Extra production step
For most coins, production ends with the strike. But Presidential and Native American dollars go through an additional step that generates the edge design. After it is struck, each otherwise finished dollar is sent through a lettering device consisting of a rotating impeller and a fixed lettering die. The coin is rolled and squeezed between the impeller and the slot-like die.
As the coin rolls against the raised design elements that stick up from the floor of the slot, assorted incuse letters, numbers, dots, and stars are impressed into the soft, exposed copper core of these manganese-brass clad coins.
It stands to reason that debris of one kind or another might get sucked into the lettering device or might be carried along with the coins. This debris will then be pressed into the edge of the coin during the lettering operation.
Spiral of gray metal
While inspecting hundreds of Presidential dollars obtained from his local bank, Shoopman discovered a 2007-P Thomas Jefferson dollar with a spiral of gray metal embedded in the edge. Strongly attracted to a magnet, it appears to be composed of steel. The spiral shape suggests a metal shaving. The right arm of the letter U from PLURIBUS overlaps the foreign object. Here the letter is impressed much more deeply than the other design elements arranged along the edge.
This error is similar in appearance and etiology to foreign matter that is impressed into the edge of a planchet during the upsetting process. During upsetting, a rotating drum machined with trapezoidal grooves rolls and squeezes each blank against a fixed half-circle bearing identical grooves. The blank is reduced to a smaller diameter and a low proto-rim is pushed up along the perimeter of what is now a planchet.
On rare occasions bits of metal become trapped between the blank and upset mill. Several examples have appeared in earlier columns. Reproduced here is a photo of a 1968-D Lincoln cent with a round pellet of nonmagnetic, nickel-colored metal that was evidently forced into the edge during upsetting.
Know the differences
How is it then possible to distinguish these two types of “squeezed-in” errors? In other words, how can we discriminate between an upset mill inclusion and a lettering die inclusion?

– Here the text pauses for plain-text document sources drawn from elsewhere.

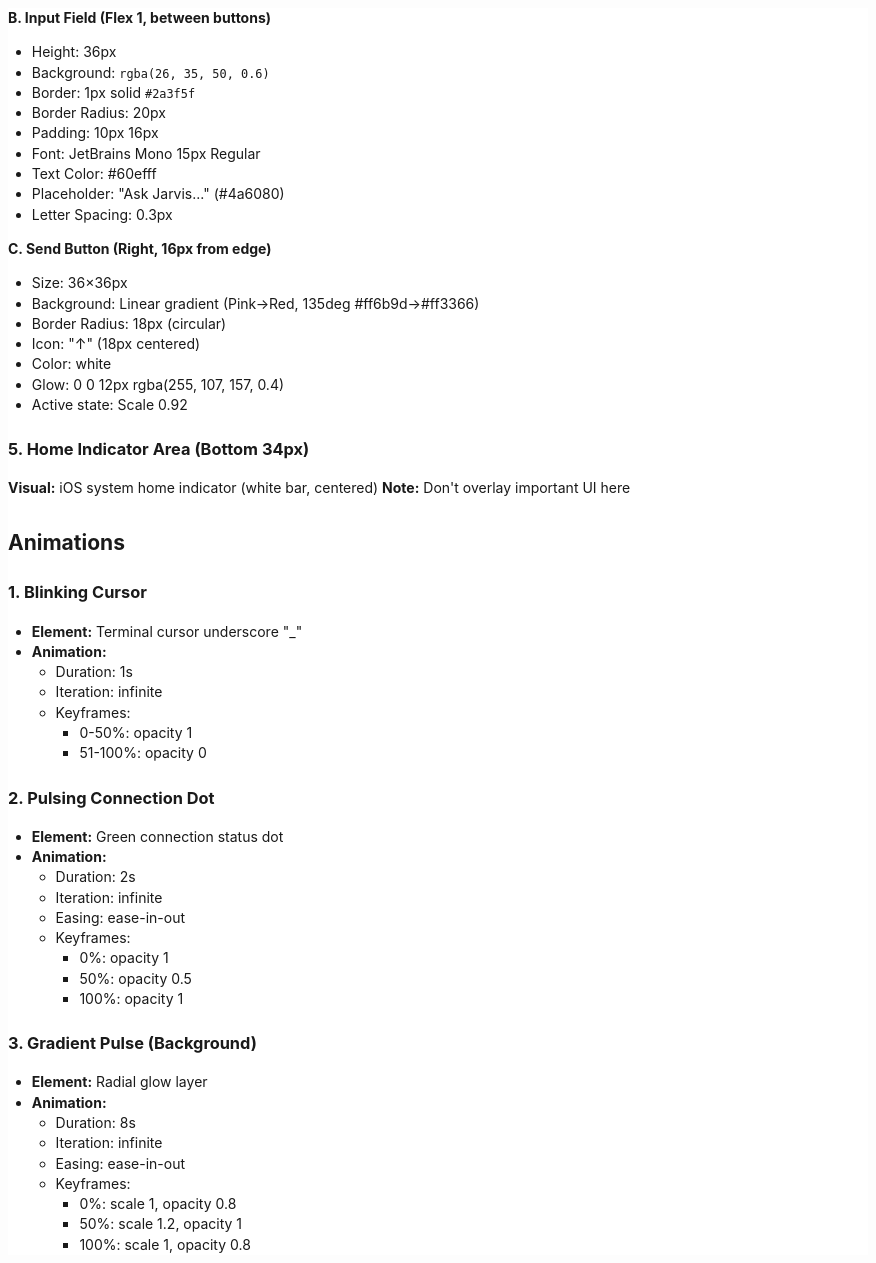 **B. Input Field (Flex 1, between buttons)**
- Height: 36px
- Background: `rgba(26, 35, 50, 0.6)`
- Border: 1px solid `#2a3f5f`
- Border Radius: 20px
- Padding: 10px 16px
- Font: JetBrains Mono 15px Regular
- Text Color: #60efff
- Placeholder: "Ask Jarvis..." (#4a6080)
- Letter Spacing: 0.3px

**C. Send Button (Right, 16px from edge)**
- Size: 36×36px
- Background: Linear gradient (Pink→Red, 135deg #ff6b9d→#ff3366)
- Border Radius: 18px (circular)
- Icon: "↑" (18px centered)
- Color: white
- Glow: 0 0 12px rgba(255, 107, 157, 0.4)
- Active state: Scale 0.92

### 5. Home Indicator Area (Bottom 34px)
**Visual:** iOS system home indicator (white bar, centered)
**Note:** Don't overlay important UI here

## Animations

### 1. Blinking Cursor
- **Element:** Terminal cursor underscore "_"
- **Animation:**
  - Duration: 1s
  - Iteration: infinite
  - Keyframes:
    - 0-50%: opacity 1
    - 51-100%: opacity 0

### 2. Pulsing Connection Dot
- **Element:** Green connection status dot
- **Animation:**
  - Duration: 2s
  - Iteration: infinite
  - Easing: ease-in-out
  - Keyframes:
    - 0%: opacity 1
    - 50%: opacity 0.5
    - 100%: opacity 1

### 3. Gradient Pulse (Background)
- **Element:** Radial glow layer
- **Animation:**
  - Duration: 8s
  - Iteration: infinite
  - Easing: ease-in-out
  - Keyframes:
    - 0%: scale 1, opacity 0.8
    - 50%: scale 1.2, opacity 1
    - 100%: scale 1, opacity 0.8

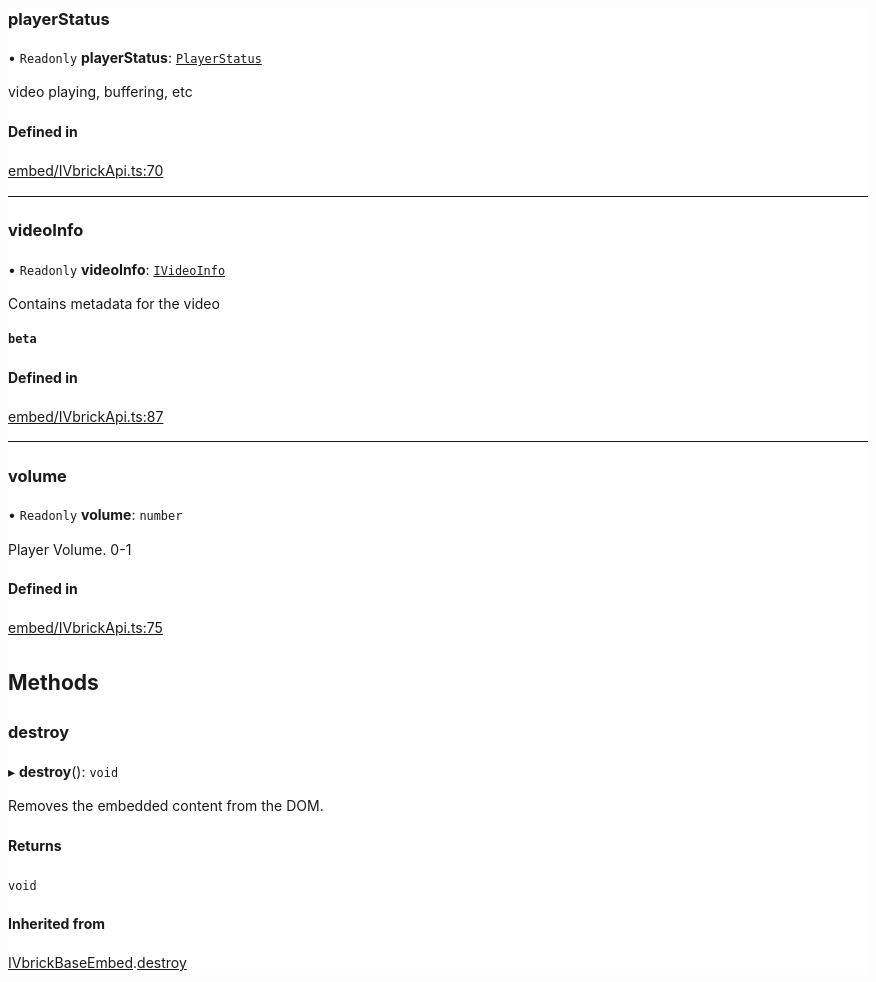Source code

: ### playerStatus

• `Readonly` **playerStatus**: [`PlayerStatus`](../enums/embed_PlayerStatus.PlayerStatus.md)

video playing, buffering, etc

#### Defined in

[embed/IVbrickApi.ts:70](https://github.com/vbrick/rev-sdk-js/blob/a752b53/src/embed/IVbrickApi.ts#L70)

___

### videoInfo

• `Readonly` **videoInfo**: [`IVideoInfo`](embed_IVbrickApi.IVideoInfo.md)

Contains metadata for the video

**`beta`**

#### Defined in

[embed/IVbrickApi.ts:87](https://github.com/vbrick/rev-sdk-js/blob/a752b53/src/embed/IVbrickApi.ts#L87)

___

### volume

• `Readonly` **volume**: `number`

Player Volume. 0-1

#### Defined in

[embed/IVbrickApi.ts:75](https://github.com/vbrick/rev-sdk-js/blob/a752b53/src/embed/IVbrickApi.ts#L75)

## Methods

### destroy

▸ **destroy**(): `void`

Removes the embedded content from the DOM.

#### Returns

`void`

#### Inherited from

[IVbrickBaseEmbed](embed_IVbrickApi.IVbrickBaseEmbed.md).[destroy](embed_IVbrickApi.IVbrickBaseEmbed.md#destroy)
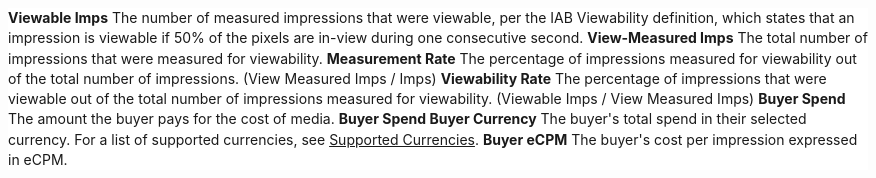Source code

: </tr>
<tr class="even row">
<td class="entry colsep-1 rowsep-1"
headers="ID-000081a3__entry__16"><strong>Viewable Imps</strong></td>
<td class="entry colsep-1 rowsep-1" headers="ID-000081a3__entry__17">The
number of measured impressions that were viewable, per the IAB
Viewability definition, which states that an impression is viewable if
50% of the pixels are in-view during one consecutive second.</td>
</tr>
<tr class="odd row">
<td class="entry colsep-1 rowsep-1"
headers="ID-000081a3__entry__16"><strong>View-Measured
Imps</strong></td>
<td class="entry colsep-1 rowsep-1" headers="ID-000081a3__entry__17">The
total number of impressions that were measured for viewability.</td>
</tr>
<tr class="even row">
<td class="entry colsep-1 rowsep-1"
headers="ID-000081a3__entry__16"><strong>Measurement Rate</strong></td>
<td class="entry colsep-1 rowsep-1" headers="ID-000081a3__entry__17">The
percentage of impressions measured for viewability out of the total
number of impressions. (View Measured Imps / Imps)</td>
</tr>
<tr class="odd row">
<td class="entry colsep-1 rowsep-1"
headers="ID-000081a3__entry__16"><strong>Viewability Rate</strong></td>
<td class="entry colsep-1 rowsep-1" headers="ID-000081a3__entry__17">The
percentage of impressions that were viewable out of the total number of
impressions measured for viewability. (Viewable Imps / View Measured
Imps)</td>
</tr>
<tr class="even row">
<td class="entry colsep-1 rowsep-1"
headers="ID-000081a3__entry__16"><strong>Buyer Spend</strong></td>
<td class="entry colsep-1 rowsep-1" headers="ID-000081a3__entry__17">The
amount the buyer pays for the cost of media.</td>
</tr>
<tr class="odd row">
<td class="entry colsep-1 rowsep-1"
headers="ID-000081a3__entry__16"><strong>Buyer Spend Buyer
Currency</strong></td>
<td class="entry colsep-1 rowsep-1" headers="ID-000081a3__entry__17">The
buyer's total spend in their selected currency. For a list of supported
currencies, see <a
href="supported-currencies.md"
class="xref" target="_blank">Supported Currencies</a>.</td>
</tr>
<tr class="even row">
<td class="entry colsep-1 rowsep-1"
headers="ID-000081a3__entry__16"><strong>Buyer eCPM</strong></td>
<td class="entry colsep-1 rowsep-1" headers="ID-000081a3__entry__17">The
buyer's cost per impression expressed in eCPM.</td>
</tr>
</tbody>
</table>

It mainly boils down to whether the foreign object protrudes beyond the edge. The pressure used during upsetting is undoubtedly greater than the pressure used to impress the edge design because the blank has to undergo controlled deformation. This greater pressure will likely push the foreign object deep enough so that it is level with the edge of the planchet. Even if it still protrudes a little bit after this step, the subsequent strike will leave it flush with the edge when the coin expands against the collar. The pellet found in the 1968-D cent fulfills these expectations.

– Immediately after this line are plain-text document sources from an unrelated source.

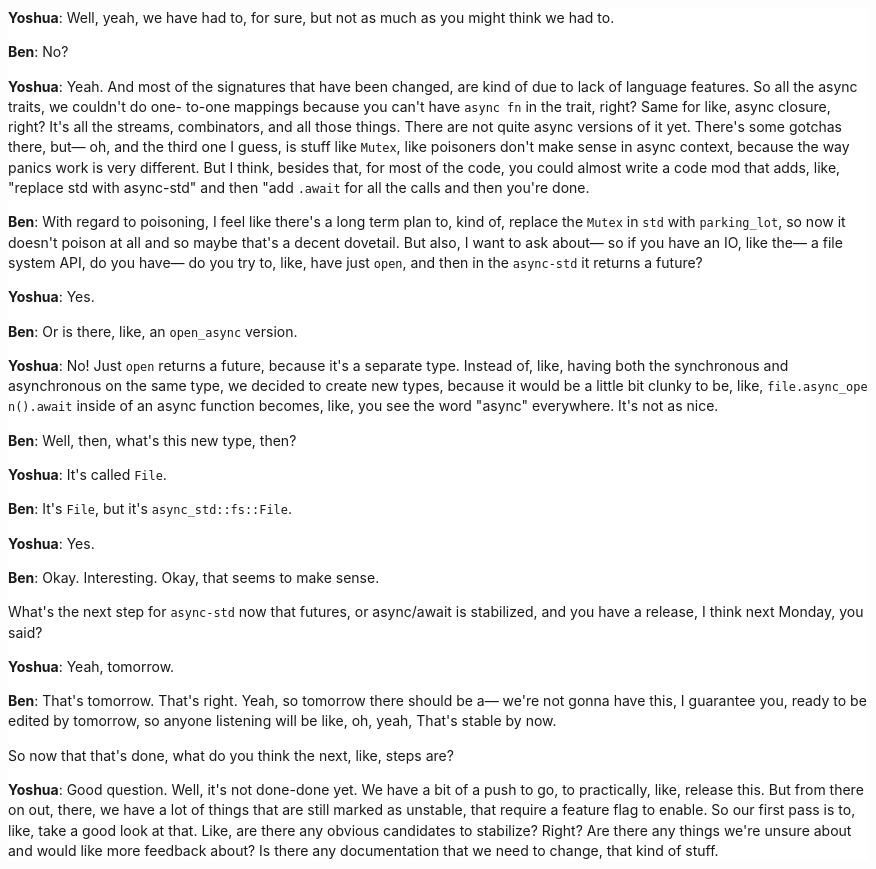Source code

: __Yoshua__: Well, yeah, we have had to, for sure, but not as much as you might
think we had to.

__Ben__: No?

__Yoshua__: Yeah. And most of the signatures that have been changed, are kind of
due to lack of language features. So all the async traits, we couldn't do one-
to-one mappings because you can't have `async fn` in the trait, right? Same for
like, async closure, right? It's all the streams, combinators, and all those
things. There are not quite async versions of it yet. There's some gotchas
there, but— oh, and the third one I guess, is stuff like `Mutex`, like poisoners
don't make sense in async context, because the way panics work is very
different. But I think, besides that, for most of the code, you could almost
write a code mod that adds, like, "replace std with async-std" and then "add
`.await` for all the calls and then you're done.

__Ben__: With regard to poisoning, I feel like there's a long term plan to, kind
of, replace the `Mutex` in `std` with `parking_lot`, so now it doesn't poison at
all and so maybe that's a decent dovetail. But also, I want to ask about— so if
you have an IO, like the— a file system API, do you have— do you try to, like,
have just `open`, and then in the `async-std` it returns a future?

__Yoshua__: Yes.

__Ben__: Or is there, like, an `open_async` version.

__Yoshua__: No! Just `open` returns a future, because it's a separate type.
Instead of, like, having both the synchronous and asynchronous on the same type,
we decided to create new types, because it would be a little bit clunky to be,
like, `file.async_open().await` inside of an async function becomes, like, you
see the word "async" everywhere. It's not as nice.

__Ben__: Well, then, what's this new type, then?

__Yoshua__: It's called `File`.

__Ben__: It's `File`, but it's `async_std::fs::File`.

__Yoshua__: Yes.

__Ben__: Okay. Interesting. Okay, that seems to make sense.

What's the next step for `async-std` now that futures, or async/await is
stabilized, and you have a release, I think next Monday, you said?

__Yoshua__: Yeah, tomorrow.

__Ben__: That's tomorrow. That's right. Yeah, so tomorrow there should be a—
we're not gonna have this, I guarantee you, ready to be edited by tomorrow, so
anyone listening will be like, oh, yeah, That's stable by now.

So now that that's done, what do you think the next, like, steps are?

__Yoshua__: Good question. Well, it's not done-done yet. We have a bit of a push
to go, to practically, like, release this. But from there on out, there, we have
a lot of things that are still marked as unstable, that require a feature flag
to enable. So our first pass is to, like, take a good look at that. Like, are
there any obvious candidates to stabilize? Right? Are there any things we're
unsure about and would like more feedback about? Is there any documentation that
we need to change, that kind of stuff.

The Presidential dollar’s steel spiral protrudes slightly beyond the coin’s edge, providing persuasive evidence that it was forced in during lettering. The greater depth of the right arm of the U is also a predictable outcome since the metal shaving briefly created a much tighter fit between coin and lettering die.
We can anticipate finding other examples of lettering die inclusions. They might not always be restricted to the coin’s edge, however. Wider, thinner items might wrap around one or both faces of an affected dollar coin, in the same way that foil-like pieces of metal probably introduced during upsetting have been observed to wrap around 5-cent coins.
If any such wraparound fragments happen to make their appearance, we can expect them to sit loosely above the obverse and reverse faces of the coin. After all, there is nothing beyond normal circulation that would flatten them against the coin’s surface.